When you build a platform for other creators, analytics isn't optional. It's a promise.
If someone puts their work on Rubies Unleashed, they deserve to know what's happening to it. Not just a view count. Real data. Where their audience is coming from. Whether visitors are converting to downloads. What percentage of viewers are saving their project. Whether anyone is actually coming back.
I shipped the full analytics system last week. Here's everything: the decisions, the architecture, the tradeoffs, and what I'd do differently.
The fast version: install Plausible or Fathom, configure a few custom events, pipe the data into a dashboard. Done in two days.
The problem: Plausible doesn't know what "Explore page" means. It doesn't know the difference between a view that came from the Editor's Choice spotlight vs a view that came from a search result on the platform. It sees pageviews and custom events. It doesn't see the internal topology of my application.
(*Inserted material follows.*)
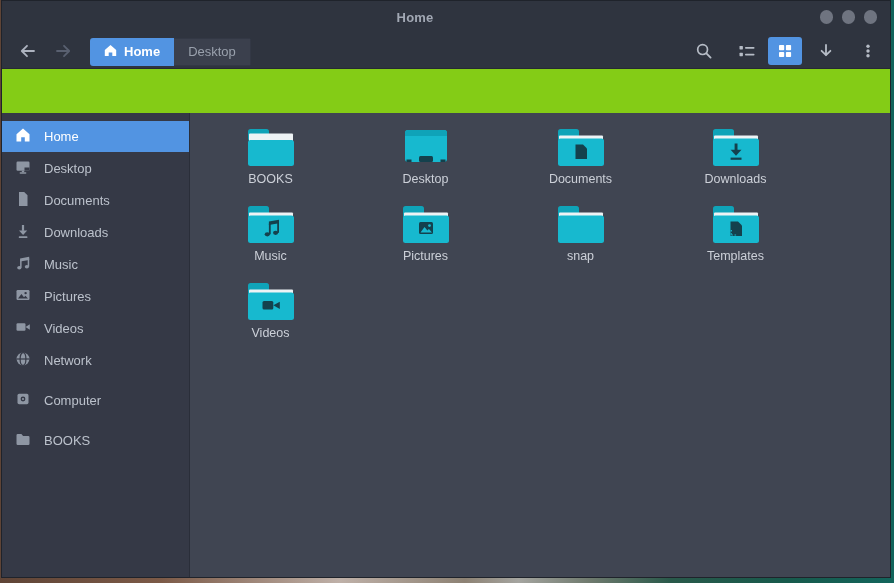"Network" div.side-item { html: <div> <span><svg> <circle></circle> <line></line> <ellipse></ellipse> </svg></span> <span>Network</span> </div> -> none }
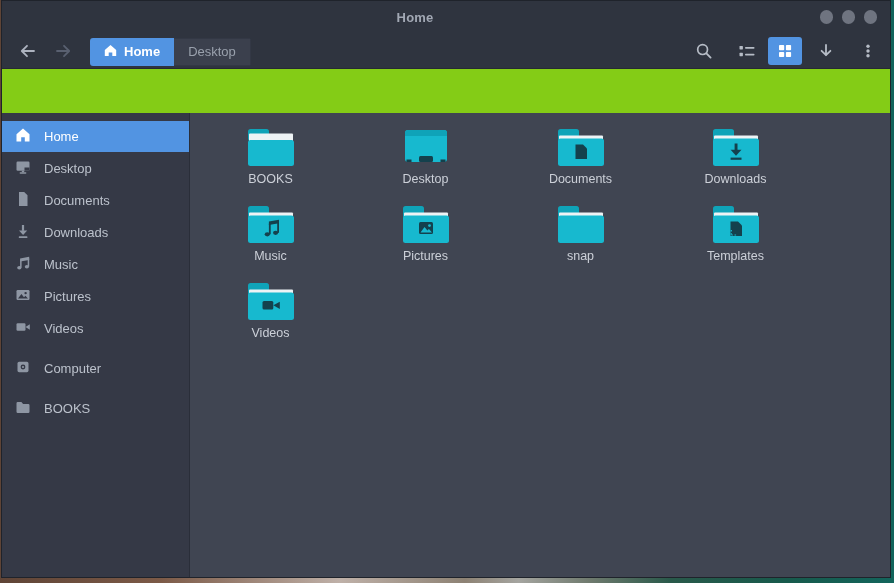"Computer" .side-item.grp { margin-top: 9px -> 19px }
To get source-level attribution, I'd have to instrument every navigation point manually, pass custom properties with every event, and then build a custom dashboard on top of it. At that point I'm doing the same work, just with worse data locality.
So I built it in Postgres, where the analytics data lives next to the content data.
Two event tables. One for views, one for downloads. Each row stores a project ID, a hashed visitor fingerprint derived from IP and user agent (never stored in plain text), a generated date column for deduplication, the traffic source, and whether the viewer was authenticated or a guest.
The unique constraint is on project, viewer hash, and day. One view per visitor per project per day. Repeat visitors within a day don't inflate counts.
One key gotcha: the viewer day column is generated by the database from the timestamp. Do not try to insert it manually. Postgres will throw a constraint error. I learned this the hard way.
View count increment happens in a DB trigger on the events table, not inside the insert function. This keeps the denormalized counter on the projects table consistent even if something bypasses the function.
Every view is attributed to one of eight sources:
| Source | When it fires |
|---|---|
| explore | Clicked from the Explore page |
| search | Clicked from search results |
| profile | Clicked from a creator's public profile |
| feed | Clicked from the home dashboard feed |
| spotlight | Clicked from the GiantRuby spotlight feature |
| editors_choice | Clicked from Editor's Choice or the weekly digest email |
| external | Arrived from outside the platform |
| direct | No referrer, no from param |
Every internal navigation point injects a ?from= parameter into the project URL. On the project page, a source detector reads this first, then falls back to document.referrer. After capture, the param is removed from the URL so it doesn't persist in the browser history.
Rather than running complex aggregation queries at request time, I built a Postgres view that pre-aggregates everything: total views, downloads, wishlist count, 7-day and 30-day breakdowns, unique viewer counts, audience split between authenticated and guest users, per-source traffic counts, and JSON arrays of daily data for sparkline charts.
The JSON arrays feed directly into SVG sparklines on the frontend. No chart library, just path generation from the data points.
The API route checks that the requesting user owns the project before returning data. Row level security enforces this at the database level too.
Per-project:
Creator overview:
The all-time sparkline currently uses last 30 days as a proxy. The right fix is monthly buckets. It's labeled misleadingly and I know it.
Trusted domain tracking: Steam, Google Play, and App Store links skip the safety warning modal, which means they also skip download tracking. I need a background beacon that fires before the external redirect. Not shipped yet.
There's also a file in my codebase that creates its own Supabase client instance instead of importing the shared singleton. It triggers a MultipleGoTrueClient warning in the console. Low priority but annoying.
Anyone else building analytics in-house? Curious how you handle deduplication and source attribution.